The plot is pretty much a plot from an episode of The Dukes of Hazzard but instead of Boss Hogg and Roscoe trying to cheat the citizens of Hazzard out of something or framing Bo and Luke for a crime, it's Hedley Lamarr (Harvey Korman) and Taggert trying to run the people out of the small town of Rock Ridge by any means necessary, including making Bart (Cleavon Little), a black man, the sheriff of the town, which is populated entirely by white people. Except each scheme blows up in Lamarr's face, just like all of Boss Hogg's schemes did. Come to think of it, this plot has also been in numerous comic books over time as well. Particularly early issues of Superman and Action Comics.
My only gripe with this movie is that the physical comedy gets in the way of the rest of the movie. You can only laugh so much at people hitting their heads or getting tripped or whacked on the head or whatever the gag is before it gets boring. At least for me, because I'm not much of a physical comedy guy. I prefer spoken jokes, snide remarks and other forms of verbal humour. Also the end of the movie was a bit confusing as well. When Bart shot Lamarr in the crotch, in front of the movie theatre, because they literally broke the fourth wall, did Lamarr die? Nobody says whether he was killed by that shot and we don't see him again as that's pretty much the end of the movie, aside from Bart and Jim riding off into the sunset in a limo. Yeah, that ending is weird.
Probably the funniest thing for me in Blazing Saddles is that everyone in Rock Ridge has the last name of Johnson. I don't know if Brooks put that in there as a comment on the stereotype of inbreeding in small towns, which I'm pretty sure doesn't actually happen in real life, or what, but I don't care because I thought it was hilarious. I thought it was the best joke in the entire movie. I don't even know why, it just is.

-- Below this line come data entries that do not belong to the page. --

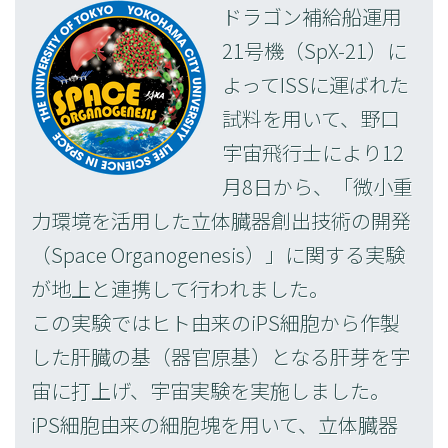
ドラゴン補給船運用
21号機（SpX-21）に
よってISSに運ばれた
試料を用いて、野口
宇宙飛行士により12
月8日から、「微小重
力環境を活用した立体臓器創出技術の開発
（Space Organogenesis）」に関する実験
が地上と連携して行われました。
この実験ではヒト由来のiPS細胞から作製
した肝臓の基（器官原基）となる肝芽を宇
宙に打上げ、宇宙実験を実施しました。
iPS細胞由来の細胞塊を用いて、立体臓器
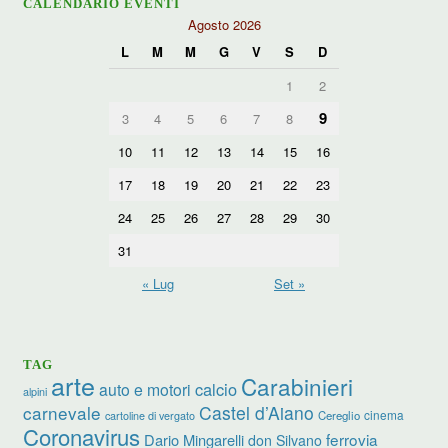
CALENDARIO EVENTI
Agosto 2026
L
M
M
G
V
S
D
1
2
9
3
4
5
6
7
8
10
11
12
13
14
15
16
17
18
19
20
21
22
23
24
25
26
27
28
29
30
31
« Lug
Set »
TAG
arte
Carabinieri
calcio
auto e motori
alpini
carnevale
Castel d’Aiano
cinema
Cereglio
cartoline di vergato
Coronavirus
ferrovia
Dario Mingarelli
don Silvano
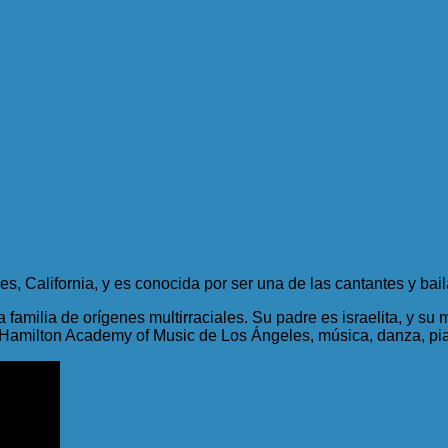
s, California, y es conocida por ser una de las cantantes y ba
 familia de orígenes multirraciales. Su padre es israelita, y su
l Hamilton Academy of Music de Los Ángeles, música, danza, pia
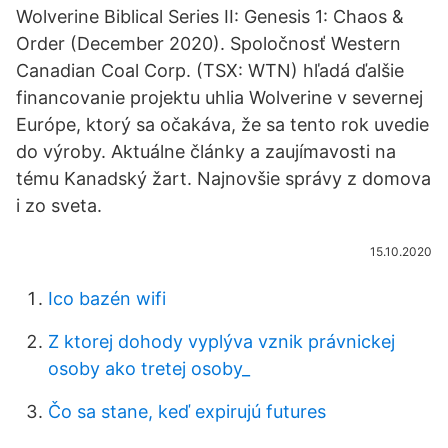
Wolverine Biblical Series II: Genesis 1: Chaos &
Order (December 2020). Spoločnosť Western
Canadian Coal Corp. (TSX: WTN) hľadá ďalšie
financovanie projektu uhlia Wolverine v severnej
Európe, ktorý sa očakáva, že sa tento rok uvedie
do výroby. Aktuálne články a zaujímavosti na
tému Kanadský žart. Najnovšie správy z domova
i zo sveta.
15.10.2020
Ico bazén wifi
Z ktorej dohody vyplýva vznik právnickej
osoby ako tretej osoby_
Čo sa stane, keď expirujú futures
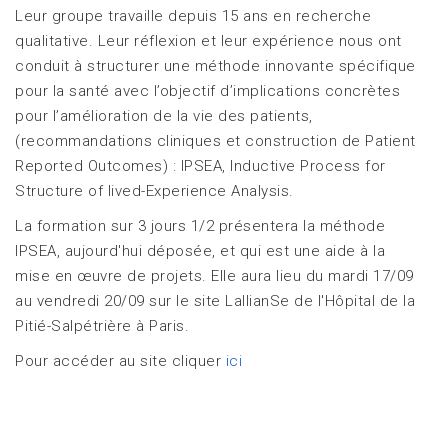
Leur groupe travaille depuis 15 ans en recherche
qualitative. Leur réflexion et leur expérience nous ont
conduit à structurer une méthode innovante spécifique
pour la santé avec l’objectif d’implications concrètes
pour l’amélioration de la vie des patients,
(recommandations cliniques et construction de Patient
Reported Outcomes) : IPSEA, Inductive Process for
Structure of lived-Experience Analysis.
La formation sur 3 jours 1/2 présentera la méthode
IPSEA, aujourd'hui déposée, et qui est une aide à la
mise en œuvre de projets. Elle aura lieu du mardi 17/09
au vendredi 20/09 sur le site LallianSe de l'Hôpital de la
Pitié-Salpétrière à Paris.
Pour accéder au site cliquer
ici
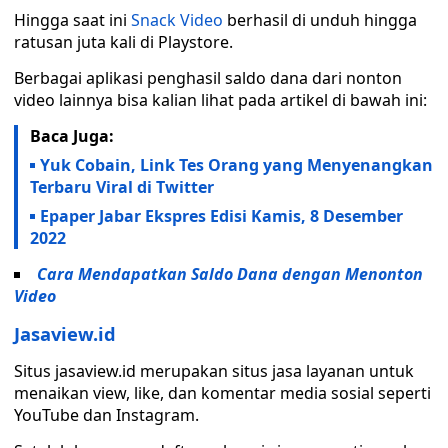
Hingga saat ini
Snack Video
berhasil di unduh hingga
ratusan juta kali di Playstore.
Berbagai aplikasi penghasil saldo dana dari nonton
video lainnya bisa kalian lihat pada artikel di bawah ini:
Baca Juga:
Yuk Cobain, Link Tes Orang yang Menyenangkan
Terbaru Viral di Twitter
Epaper Jabar Ekspres Edisi Kamis, 8 Desember
2022
Cara Mendapatkan Saldo Dana dengan Menonton
Video
Jasaview.id
Situs jasaview.id merupakan situs jasa layanan untuk
menaikan view, like, dan komentar media sosial seperti
YouTube dan Instagram.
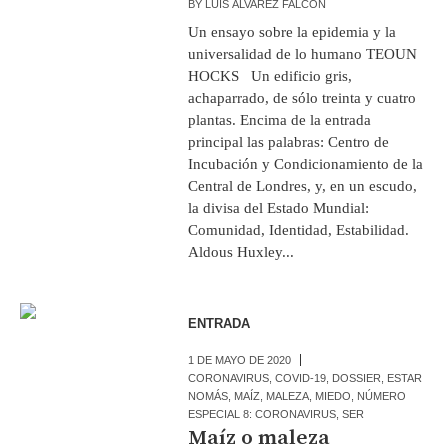
BY
LUIS ÁLVAREZ FALCÓN
Un ensayo sobre la epidemia y la
universalidad de lo humano TEOUN
HOCKS Un edificio gris,
achaparrado, de sólo treinta y cuatro
plantas. Encima de la entrada
principal las palabras: Centro de
Incubación y Condicionamiento de la
Central de Londres, y, en un escudo,
la divisa del Estado Mundial:
Comunidad, Identidad, Estabilidad.
Aldous Huxley...
ENTRADA
1 DE MAYO DE 2020
CORONAVIRUS
,
COVID-19
,
DOSSIER
,
ESTAR
NOMÁS
,
MAÍZ
,
MALEZA
,
MIEDO
,
NÚMERO
ESPECIAL 8: CORONAVIRUS
,
SER
Maíz o maleza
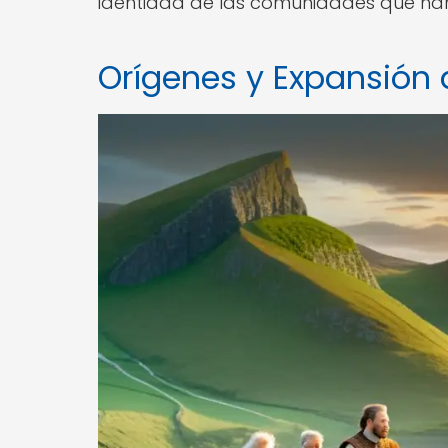
identidad de las comunidades que han 
Orígenes y Expansión 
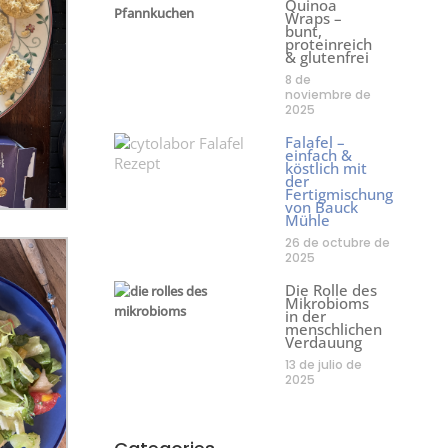
Quinoa
Wraps –
bunt,
proteinreich
& glutenfrei
8 de
noviembre de
2025
Falafel –
einfach &
köstlich mit
der
Fertigmischung
von Bauck
Mühle
26 de octubre de
2025
Die Rolle des
Mikrobioms
in der
menschlichen
Verdauung
13 de julio de
2025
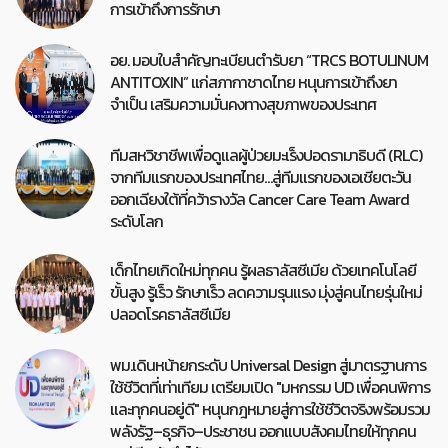
การเข้าถึงการรักษา
อย. มอบใบสำคัญทะเบียนตำรับยา “TRCS BOTULINUM
ANTITOXIN” แก่สภากาชาดไทย หนุนการเข้าถึงยา
จำเป็น เสริมความมั่นคงทางสุขภาพของประเทศ
ทีมสหวิชาชีพเพื่อดูแลผู้ป่วยมะเร็งปอดรามาธิบดี (RLC)
จากทีมแรกของประเทศไทย…สู่ทีมแรกของเอเชียตะวัน
ออกเฉียงใต้ที่คว้ารางวัล Cancer Care Team Award
ระดับโลก
เด็กไทยเกิดใหม่ทุกคน รู้ผลธาลัสซีเมีย ด้วยเทคโนโลยี
ขั้นสูง รู้เร็ว รักษาเร็ว ลดความรุนแรง มุ่งสู่คนไทยรุ่นใหม่
ปลอดโรคธาลัสซีเมีย
พม.เดินหน้ายกระดับ Universal Design สู่มาตรฐานการ
ใช้ชีวิตที่เท่าเทียม เตรียมเปิด "มหกรรม UD เพื่อคนพิการ
และทุกคนอยู่ดี" หนุนกฎหมายสู่การใช้ชีวิตจริงพร้อมรวม
พลังรัฐ–ธุรกิจ–ประชาชน ออกแบบสังคมไทยให้ทุกคน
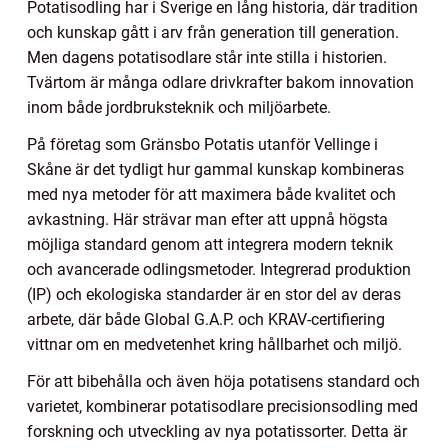
Potatisodling har i Sverige en lång historia, där tradition
och kunskap gått i arv från generation till generation.
Men dagens potatisodlare står inte stilla i historien.
Tvärtom är många odlare drivkrafter bakom innovation
inom både jordbruksteknik och miljöarbete.
På företag som Gränsbo Potatis utanför Vellinge i
Skåne är det tydligt hur gammal kunskap kombineras
med nya metoder för att maximera både kvalitet och
avkastning. Här strävar man efter att uppnå högsta
möjliga standard genom att integrera modern teknik
och avancerade odlingsmetoder. Integrerad produktion
(IP) och ekologiska standarder är en stor del av deras
arbete, där både Global G.A.P. och KRAV-certifiering
vittnar om en medvetenhet kring hållbarhet och miljö.
För att bibehålla och även höja potatisens standard och
varietet, kombinerar potatisodlare precisionsodling med
forskning och utveckling av nya potatissorter. Detta är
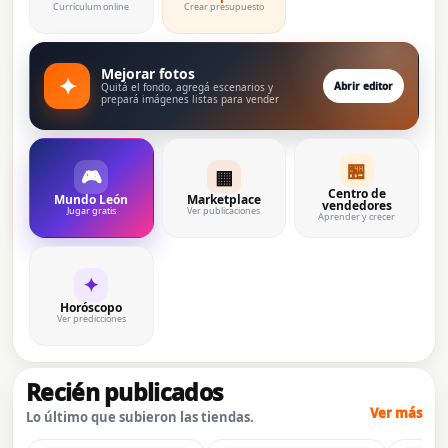
Currículum online
Crear presupuesto
Mejorar fotos
✦
Abrir editor
Quitá el fondo, agregá escenarios y
prepará imágenes listas para vender
🏪
🎮
▦
Centro de
Mundo León
Marketplace
vendedores
Jugar gratis
Ver publicaciones
Aprender y crecer
✦
Horóscopo
Ver predicciones
Recién publicados
Ver más
Lo último que subieron las tiendas.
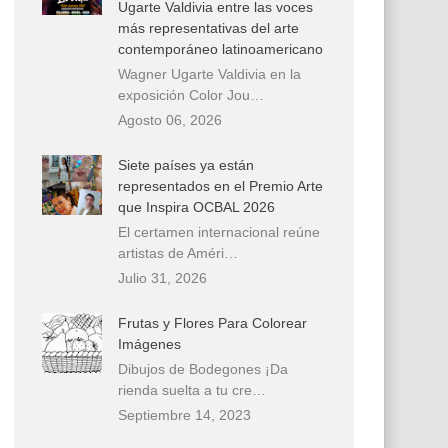
Ugarte Valdivia entre las voces
más representativas del arte
contemporáneo latinoamericano
Wagner Ugarte Valdivia en la
exposición Color Jou…
Agosto 06, 2026
Siete países ya están
representados en el Premio Arte
que Inspira OCBAL 2026
El certamen internacional reúne
artistas de Améri…
Julio 31, 2026
Frutas y Flores Para Colorear
Imágenes
Dibujos de Bodegones ¡Da
rienda suelta a tu cre…
Septiembre 14, 2023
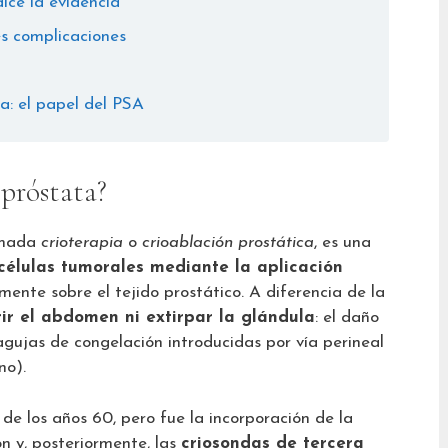
ice la evidencia
es complicaciones
ía: el papel del PSA
 próstata?
lamada
crioterapia
o
crioablación prostática
, es una
 células tumorales mediante la aplicación
ente sobre el tejido prostático. A diferencia de la
ir el abdomen ni extirpar la glándula
: el daño
 agujas de congelación introducidas por vía perineal
no).
 de los años 60, pero fue la incorporación de la
ón y, posteriormente, las
criosondas de tercera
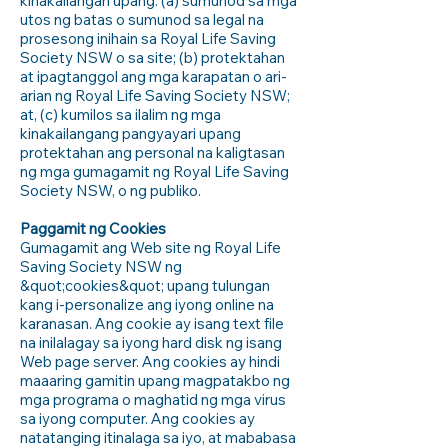
kinakailangan upang: (a) sumunod sa mga
utos ng batas o sumunod sa legal na
prosesong inihain sa Royal Life Saving
Society NSW o sa site; (b) protektahan
at ipagtanggol ang mga karapatan o ari-
arian ng Royal Life Saving Society NSW;
at, (c) kumilos sa ilalim ng mga
kinakailangang pangyayari upang
protektahan ang personal na kaligtasan
ng mga gumagamit ng Royal Life Saving
Society NSW, o ng publiko.
Paggamit ng Cookies
Gumagamit ang Web site ng Royal Life
Saving Society NSW ng
&quot;cookies&quot; upang tulungan
kang i-personalize ang iyong online na
karanasan. Ang cookie ay isang text file
na inilalagay sa iyong hard disk ng isang
Web page server. Ang cookies ay hindi
maaaring gamitin upang magpatakbo ng
mga programa o maghatid ng mga virus
sa iyong computer. Ang cookies ay
natatanging itinalaga sa iyo, at mababasa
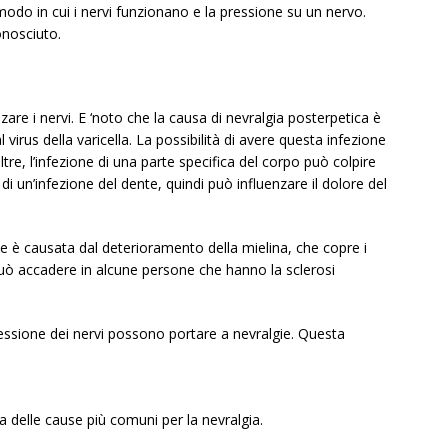
odo in cui i nervi funzionano e la pressione su un nervo.
onosciuto.
zare i nervi. E ‘noto che la causa di nevralgia posterpetica è
 virus della varicella. La possibilità di avere questa infezione
e, l’infezione di una parte specifica del corpo può colpire
di un’infezione del dente, quindi può influenzare il dolore del
 è causata dal deterioramento della mielina, che copre i
 può accadere in alcune persone che hanno la sclerosi
sione dei nervi possono portare a nevralgie. Questa
 delle cause più comuni per la nevralgia.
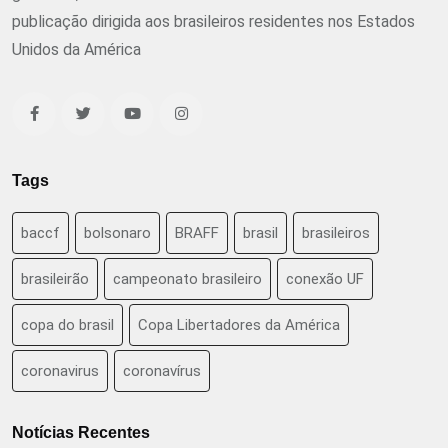
publicação dirigida aos brasileiros residentes nos Estados
Unidos da América
Tags
baccf
bolsonaro
BRAFF
brasil
brasileiros
brasileirão
campeonato brasileiro
conexão UF
copa do brasil
Copa Libertadores da América
coronavirus
coronavírus
Notícias Recentes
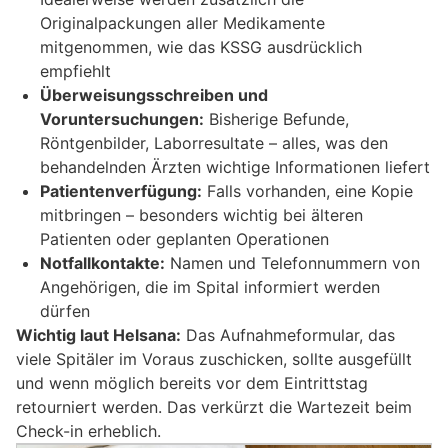
Originalpackungen aller Medikamente
mitgenommen, wie das KSSG ausdrücklich
empfiehlt
Überweisungsschreiben und
Voruntersuchungen:
Bisherige Befunde,
Röntgenbilder, Laborresultate – alles, was den
behandelnden Ärzten wichtige Informationen liefert
Patientenverfügung:
Falls vorhanden, eine Kopie
mitbringen – besonders wichtig bei älteren
Patienten oder geplanten Operationen
Notfallkontakte:
Namen und Telefonnummern von
Angehörigen, die im Spital informiert werden
dürfen
Wichtig laut Helsana:
Das Aufnahmeformular, das
viele Spitäler im Voraus zuschicken, sollte ausgefüllt
und wenn möglich bereits vor dem Eintrittstag
retourniert werden. Das verkürzt die Wartezeit beim
Check-in erheblich.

Final Thoughts and Rating: While it's not as good as Spaceballs or as funny as Robin Hood: Men in Tights, Blazing Saddles is still an amazing film that had me laughing (quietly mind you) the whole time. As a Mel Brooks movie should. I can see why it's a beloved movie by fans of Mel Brooks who have seen more of his movies than I have. It's fantastic. It's offensive, but it's not as offensive as it could've been given the time it was made in. It's not a movie that could be made now that's for sure though. I'm giving Blazing Saddles 9.9/10 stars because I'm just not a fan of physical comedy and I feel it was overused in this movie.